To each individual, the list and weightings will be different, but it is up to them to decide what is important, not somebody from the UN.

But most indicators however clearly show that human wellbeing, however you define it, has improved in leaps and bounds in recent years, both in the West and developing countries. If anyone is in any doubt about this, go and have a look at the Our World In Data website, which I often publish.

  • It cannot be denied that seven billion or so humans on the planet are putting strain on the environment. But we know that as societies grow wealthier, population growth slows. What does Msuya propose we do to reduce population levels, which can be the only consequence of her plans?
  • There is one final, and frightening, aspect of her proposals.
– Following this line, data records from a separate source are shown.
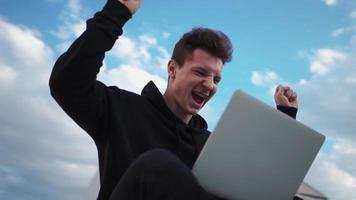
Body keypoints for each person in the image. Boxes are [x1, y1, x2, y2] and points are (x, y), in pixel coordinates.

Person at [49, 0, 298, 199]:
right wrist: (117, 11)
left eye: (217, 79)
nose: (210, 85)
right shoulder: (121, 108)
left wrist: (285, 120)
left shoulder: (212, 148)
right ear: (172, 69)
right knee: (157, 165)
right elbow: (67, 83)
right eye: (201, 72)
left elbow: (259, 187)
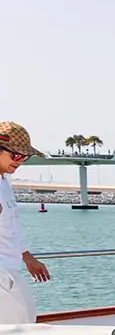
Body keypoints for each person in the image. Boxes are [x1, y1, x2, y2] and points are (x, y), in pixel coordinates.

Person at [0, 122, 52, 324]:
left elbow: (9, 229)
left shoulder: (4, 181)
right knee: (21, 331)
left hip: (9, 273)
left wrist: (27, 258)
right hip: (3, 276)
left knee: (25, 325)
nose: (20, 161)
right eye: (16, 155)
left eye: (25, 157)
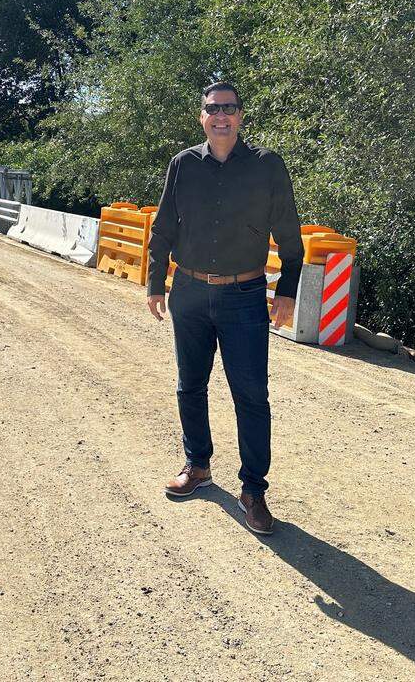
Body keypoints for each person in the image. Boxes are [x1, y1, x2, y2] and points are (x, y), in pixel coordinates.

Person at [146, 81, 303, 535]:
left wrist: (287, 291)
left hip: (244, 297)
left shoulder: (267, 167)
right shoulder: (182, 166)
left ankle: (253, 490)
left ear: (240, 116)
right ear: (201, 117)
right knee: (188, 386)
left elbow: (291, 237)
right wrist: (156, 283)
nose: (221, 116)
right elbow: (163, 228)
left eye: (229, 108)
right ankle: (198, 466)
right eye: (213, 109)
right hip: (190, 293)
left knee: (251, 396)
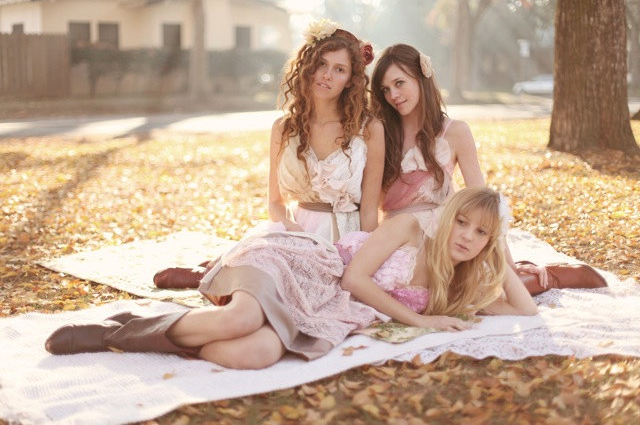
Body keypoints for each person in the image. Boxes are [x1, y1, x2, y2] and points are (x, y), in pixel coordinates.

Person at [45, 187, 537, 369]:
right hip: (305, 267)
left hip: (326, 309)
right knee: (239, 319)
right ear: (448, 217)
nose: (468, 236)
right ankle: (112, 335)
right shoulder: (411, 228)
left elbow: (525, 309)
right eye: (463, 223)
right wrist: (420, 321)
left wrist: (500, 243)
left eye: (481, 233)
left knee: (253, 353)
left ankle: (157, 333)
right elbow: (355, 280)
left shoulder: (459, 288)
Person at [153, 20, 385, 289]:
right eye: (321, 64)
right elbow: (275, 203)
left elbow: (370, 211)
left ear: (350, 81)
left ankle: (217, 272)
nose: (327, 75)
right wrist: (293, 230)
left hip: (344, 237)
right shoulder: (284, 128)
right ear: (308, 67)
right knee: (268, 262)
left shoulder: (368, 129)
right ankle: (212, 272)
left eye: (339, 69)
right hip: (294, 229)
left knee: (298, 285)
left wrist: (367, 264)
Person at [370, 44, 606, 295]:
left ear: (421, 77)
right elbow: (370, 205)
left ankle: (549, 277)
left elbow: (485, 202)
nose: (393, 95)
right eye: (385, 89)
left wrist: (508, 267)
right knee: (402, 291)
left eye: (399, 83)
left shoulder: (456, 131)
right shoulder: (379, 132)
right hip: (397, 238)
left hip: (445, 235)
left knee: (479, 294)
How on earth can we sustain our present populations, both national and global, if her policies are followed through? How, for instance, would we feed ourselves, if intensive agriculture is banned? Or heat our homes, pay for hospitals and schools, care for the elderly and all the other things we take for granted? And we in the West are the lucky ones. In many parts of the world, millions will literally starve to death.

Sadly we cannot just write all this off as the mad ramblings of a loony left wing UN bureaucrat.